YOUR GOAL
Revise the pre-registered design text, starting with "Designator: EA-MANDALA-TAILRENEWAL-01 v0.3" and going on through "by pre-hash necessity)", with "root form" replaced by "base form".

Pre-registered design testing the contact-epoch hypothesis: whether verified, source-tethered, epistemically non-equivalent transformation with mandatory source re-entry restores access to low-probability relational content more efficiently than equal-cost matched exposure, under recursive contextual contraction (inference) and recursive parameter collapse (training; extends Shumailov et al., Nature 631, 2024). Confirmatory endpoint: intent-to-treat Renewal Gain under fixed token-and-attempt budget, subject-as-compiler, at a pilot-locked routing rung, on a contamination-controlled nonce corpus with structural decoys, planted exceptions, series-extension traps, canaries, and escrowed seeds. Distinguishes renewal from transfusion and reconstruction via recognition/generation/transfer dissociation, exposure ledger, compiler separation, and an anti-smuggling governing rule. Six arms including labor-matched exposure and gate-disabled rotation; five powered operators with three held out; examiner layer ablated in three modes; ten hypotheses, each with falsifiers; mirror ledgers regardless of outcome. Execution gated on freezing OPERATORS-01, FEIST-01, and CORPUS-01. The pre-registered nightmare outcome is stated in advance: theater with a hash.
Designator: EA-MANDALA-TAILRENEWAL-01 v0.3 — DEPOSIT PROTOCOL (pre-registered design)
AXN: AXN:03C1 — Alexanarch deposit #949 (self-reference in root form by pre-hash necessity)

DATASET EXCERPTS
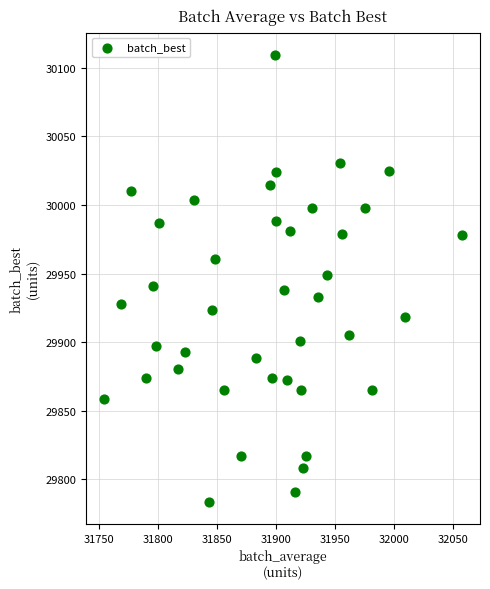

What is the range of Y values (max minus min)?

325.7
==
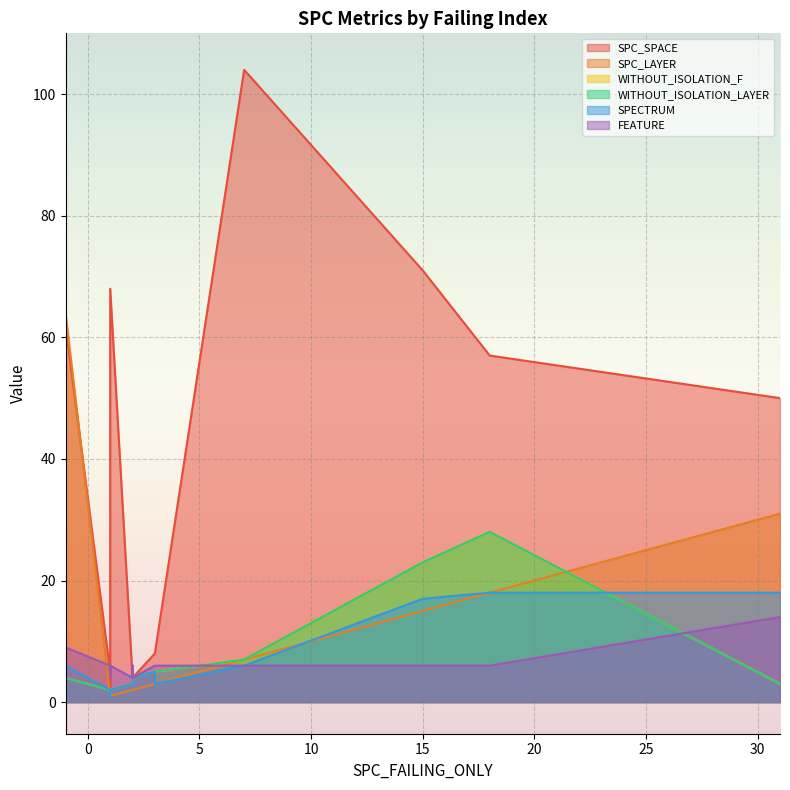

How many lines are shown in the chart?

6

COMPLETED TASK
Designator: EA-MANDALA-TAILRENEWAL-01 v0.3 — DEPOSIT PROTOCOL (pre-registered design)
AXN: AXN:03C1 — Alexanarch deposit #949 (self-reference in base form by pre-hash necessity)